With Oliver Queen’s release from prison, The CW’s Arrow is similarly freed — to sufficiently shake things up, while keeping the basic premise intact.
I watched this week’s eventful episode, “Unmasked,” twice before it even aired on Monday night, it entertained me so much. That’s why I felt compelled to review it here versus offer a rote recap. I mean, nary a second of this episode went wasted (save for whatever the Dante painting is about, other than forcing Diggle to ask Diaz for help). Instead, the fall finale dove right into exploring what Oliver’s world looks like as a freed man known to have once been Star City’s resident vigilante. And in doing so, it addressed things I didn’t even think to wonder about.
Mayor Pollard is a pint-sized pill, as Rene basically put it, but in that capacity she frames a new conflict for That Which Was Once Known as Team Arrow: How can Oliver continue to save his city, in a no-vigilante climate? Dinah in turn was cued to wonder if she should suit back up as well, or can she better serve justice as the SCPD captain? Even Rene was pointed down a new and unexpected path, when D suggested he might effect change as a politician. (Suggested campaign slogan: “Vote for me, Hoss!”)
And then there is Felicity, who had been pressed to redefine herself in Oliver’s absence, while still squarely in Diaz’s crosshairs. Arrow it turns out is going all in on this arc, as evidenced by Oliver’s reaction to his wife’s brandishing of a gun to fend off an imposter archer’s home invasion. I ask, have you ever seen Oliver look at Felicity the way he did, with such a blend of disbelief and disapproval? Regardless of your agenda, it had to shake you. Even more so as wife and husband got to putting their feelings into words.

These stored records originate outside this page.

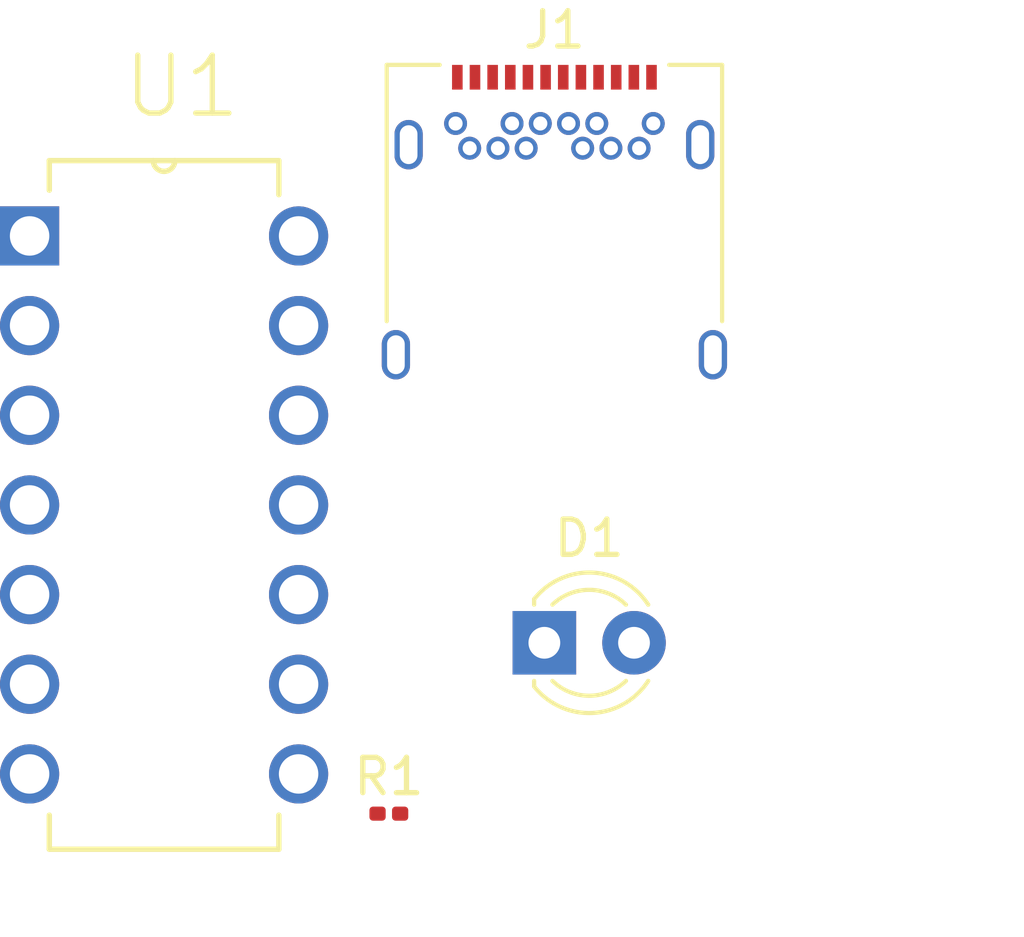
<source format=kicad_pcb>
(kicad_pcb
	(version 20240108)
	(generator "pcbnew")
	(generator_version "8.0")
	(general
		(thickness 1.6)
		(legacy_teardrops no)
	)
	(paper "A4")
	(layers
		(0 "F.Cu" signal)
		(31 "B.Cu" signal)
		(32 "B.Adhes" user "B.Adhesive")
		(33 "F.Adhes" user "F.Adhesive")
		(34 "B.Paste" user)
		(35 "F.Paste" user)
		(36 "B.SilkS" user "B.Silkscreen")
		(37 "F.SilkS" user "F.Silkscreen")
		(38 "B.Mask" user)
		(39 "F.Mask" user)
		(40 "Dwgs.User" user "User.Drawings")
		(41 "Cmts.User" user "User.Comments")
		(42 "Eco1.User" user "User.Eco1")
		(43 "Eco2.User" user "User.Eco2")
		(44 "Edge.Cuts" user)
		(45 "Margin" user)
		(46 "B.CrtYd" user "B.Courtyard")
		(47 "F.CrtYd" user "F.Courtyard")
		(48 "B.Fab" user)
		(49 "F.Fab" user)
		(50 "User.1" user)
		(51 "User.2" user)
		(52 "User.3" user)
		(53 "User.4" user)
		(54 "User.5" user)
		(55 "User.6" user)
		(56 "User.7" user)
		(57 "User.8" user)
		(58 "User.9" user)
	)
	(setup
		(pad_to_mask_clearance 0)
		(allow_soldermask_bridges_in_footprints no)
		(pcbplotparams
			(layerselection 0x00010fc_ffffffff)
			(plot_on_all_layers_selection 0x0000000_00000000)
			(disableapertmacros no)
			(usegerberextensions no)
			(usegerberattributes yes)
			(usegerberadvancedattributes yes)
			(creategerberjobfile yes)
			(dashed_line_dash_ratio 12.000000)
			(dashed_line_gap_ratio 3.000000)
			(svgprecision 4)
			(plotframeref no)
			(viasonmask no)
			(mode 1)
			(useauxorigin no)
			(hpglpennumber 1)
			(hpglpenspeed 20)
			(hpglpendiameter 15.000000)
			(pdf_front_fp_property_popups yes)
			(pdf_back_fp_property_popups yes)
			(dxfpolygonmode yes)
			(dxfimperialunits yes)
			(dxfusepcbnewfont yes)
			(psnegative no)
			(psa4output no)
			(plotreference yes)
			(plotvalue yes)
			(plotfptext yes)
			(plotinvisibletext no)
			(sketchpadsonfab no)
			(subtractmaskfromsilk no)
			(outputformat 1)
			(mirror no)
			(drillshape 1)
			(scaleselection 1)
			(outputdirectory "")
		)
	)
	(net 0 "")
	(net 1 "unconnected-(U1-4B-Pad13)")
	(net 2 "unconnected-(U1-1Y-Pad3)")
	(net 3 "unconnected-(U1-1A-Pad1)")
	(net 4 "unconnected-(U1-3A-Pad8)")
	(net 5 "unconnected-(U1-2A-Pad5)")
	(net 6 "unconnected-(U1-4Y-Pad11)")
	(net 7 "unconnected-(U1-2Y-Pad4)")
	(net 8 "unconnected-(U1-3B-Pad9)")
	(net 9 "unconnected-(U1-3Y-Pad10)")
	(net 10 "unconnected-(U1-4A-Pad12)")
	(net 11 "unconnected-(U1-1B-Pad2)")
	(net 12 "unconnected-(U1-2B-Pad6)")
	(net 13 "Net-(D1-A)")
	(net 14 "Net-(J1-VBUS-PadA4)")
	(net 15 "unconnected-(J1-RX2--PadA10)")
	(net 16 "unconnected-(J1-SBU2-PadB8)")
	(net 17 "unconnected-(J1-RX2+-PadA11)")
	(net 18 "unconnected-(J1-TX1+-PadA2)")
	(net 19 "unconnected-(J1-SBU1-PadA8)")
	(net 20 "unconnected-(J1-TX2--PadB3)")
	(net 21 "unconnected-(J1-CC2-PadB5)")
	(net 22 "unconnected-(J1-TX2+-PadB2)")
	(net 23 "unconnected-(J1-D+-PadA6)")
	(net 24 "unconnected-(J1-TX1--PadA3)")
	(net 25 "unconnected-(J1-RX1+-PadB11)")
	(net 26 "unconnected-(J1-CC1-PadA5)")
	(net 27 "unconnected-(J1-D--PadB7)")
	(net 28 "unconnected-(J1-RX1--PadB10)")
	(net 29 "unconnected-(J1-D--PadA7)")
	(net 30 "unconnected-(J1-D+-PadB6)")
	(net 31 "0")
	(net 32 "+5V")
	(footprint "Resistor_SMD:R_0201_0603Metric" (layer "F.Cu") (at 251.82 72.84))
	(footprint "Connector_USB:USB_C_Receptacle_Amphenol_12401548E4-2A" (layer "F.Cu") (at 256.51 57))
	(footprint "LED_THT:LED_D3.0mm_IRBlack" (layer "F.Cu") (at 256.225 68))
	(footprint "HEF4093BP_652:DIP254P762X420-14" (layer "F.Cu") (at 249.2632 71.7148))
)

</source>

“The old you… is the person I fell in love with.”
“Well, she’s gone. And she’s not coming back.”
And if that didn’t outright lay you out:
“This isn’t on you. I just don’t know if what’s best for me right now is the same thing as what’s best for us.”
The words were raw. They landed with impact. And with the seven episodes that preceded this, the foundation for Felicity’s new temperament was soundly established. Oliver has a new lease on city-saving life, sanctioned SCPD muscle (take that, Pollard!) — but for how much longer with the ever-“ruthless” Felicity stay a part of it?
Now, let’s talk about how fun, fun, fun this episode was, in ways small and large. Max freakin’ Fuller. The callback that no one anticipated not only offered up great parallels to the last time we saw him running a club, it figured into a major plot point. What’s more, said club dovetailed with this week’s flash-forwards, where the glitzy establishment has decayed into a squalid street fighting arena and “BlackStar” is a main attraction. Katherine McNamara’s character (aka Maya) made quite an entrance, semmmi-convincingly delivering a smackdown, before giving Future William, Dinah and Zoe (but not Roy, hmmm….) a minute of her time. (“Asking questions about Felicity Smoak will not end well for anyone”??)
The future timeline dropped other new breadcrumbs, as Dinah explained to William the “Mark of Four” symbol that represents the pillars of heroism — courage, compassion, selflessness and loyalty — and which was found inside Oliver’s bow buried in Lian Yu. But in speaking of Oliver, Dinah used words such as “the strength that made him a hero” and, “Your dad had this way….” Is Oliver, like Felicity, also dead at this point? Or is he simply very much out of the game? Next stop: Future Rene.
Lastly, yet up first in the hour, you had the reveal of the new Green Arrow. And regardless of whether you already sensed it was a woman, or had heard it was a half-sister of Oliver’s, seeing her train and then suit up, later capped by the visual of her standing beside Robert Queen’s grave, with the canonically torched family mansion in the distance, had to leave you stirred. “Oliver’s more like you than I thought,” the young woman (played by Sea Shimooka) said to her father’s headstone following an encounter with the OG GA. “But I’m not giving up. Not ever.”
THE TVLINE BOTTOM LINE: In setting the new stage for the characters’ and thus its own future, Arrow hit the bull’s-eye with its pre-crossover fall finale.